24 Lieder make up the biggest and most famous cycle of the genre. The idea behind this version is to change the way we perform, listen and look at Lieder. No tails, no holy, concert atmosphere. Our version shows the wanderer out in the snow – a man who has to leave the city behind because his love has chosen somebody else. He searches for a way through his pain as he moves through the winter landscape.
The big difference between this staged version and the the classic way of performing Winterreise shows itself in two elements: the presence of two people onstage, and the stage itself.
1. The presence of two people onstage
Where is the singer in the room? How is he moving, and what is he doing? Where is the pianist, and what is his expression? What is the relationship between the two performers? The classical way of presenting Lieder requires the performer to recite the lyrics within the framework of the music. In this case, the answer to almost all these questions would be: “I don’t know, and it doesn’t matter, as long as the physical presence of the performer doesn’t bother the audience.”
But for me this is a waste of potential. As a stage performer, I am interested in using all of the tools that would be part of any stage performance to express the Lieder. Within every Lied, there is an opportunity for the performer to connect and take the place of the „lyrical I“. A mere recitation by the performer, without a physical participation in what happens, does not make it easy to enter the world of Lied; especially for new audiences.
2. The stage
Although I do think that a Lied performance can be complete when the physical presence of the performers is used to its full potential, we decided to go one step further for this project. Jörn Kaspuhl has made seven pictures which are revealed throughout the cycle. As the pictures are removed from their two metal frames, they build another sort of structured landscape on the ground. It feels as if Winterreise was made for this kind of approach! The performer is confronted with a visual element, pulled from Kaspuhls boundless imagination, to which he can react.
The wanderer observes this winter world and relates his surroundings to the struggle happening inside of him, and the audience can follow him on his way. For example, the wanderer sees a frozen river with a strong current rushing underneath the ice, and compares this image to his own tortured memory boiling under the surface of a composed facade. This sort of comparison, supported by illustrations, is a perfect opportunity for the modern audience to identify with this young person on its journey. We, in 2015, still endure the same struggle from a loss that Schubert did in 1828.

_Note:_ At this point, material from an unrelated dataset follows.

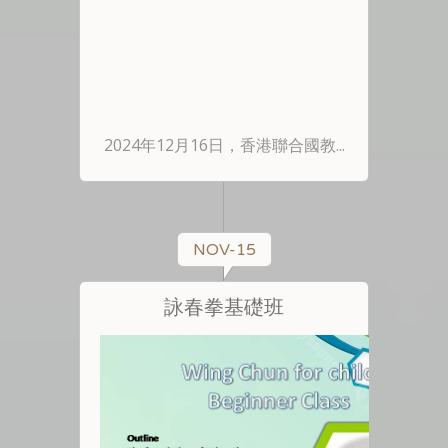
2024年12月16日，香港聯合國教...
NOV-15
詠春拳基礎班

There is not a picture for each Lied. Instead we use pictures to give this vast cycle a structure. The wanderer begins at a train station. He stands beneath a Lindenbaum in a forest. In Lied 11, Frühlingstraum, he encounters a colorful and strong image, which tells us about the the dream he had at night. But, the ecstasy is gone as quickly as it appeared, and he finds himself back in the train station; he was walking in circles and has to start over. Die Krähe, the crow, is a companion who follows him for a long time on his journey. In a final burst of color in Nebensonnen, (23) he glimpses his loved one for the last time. Finally, the wanderer meets the Leiermann, and our journey ends.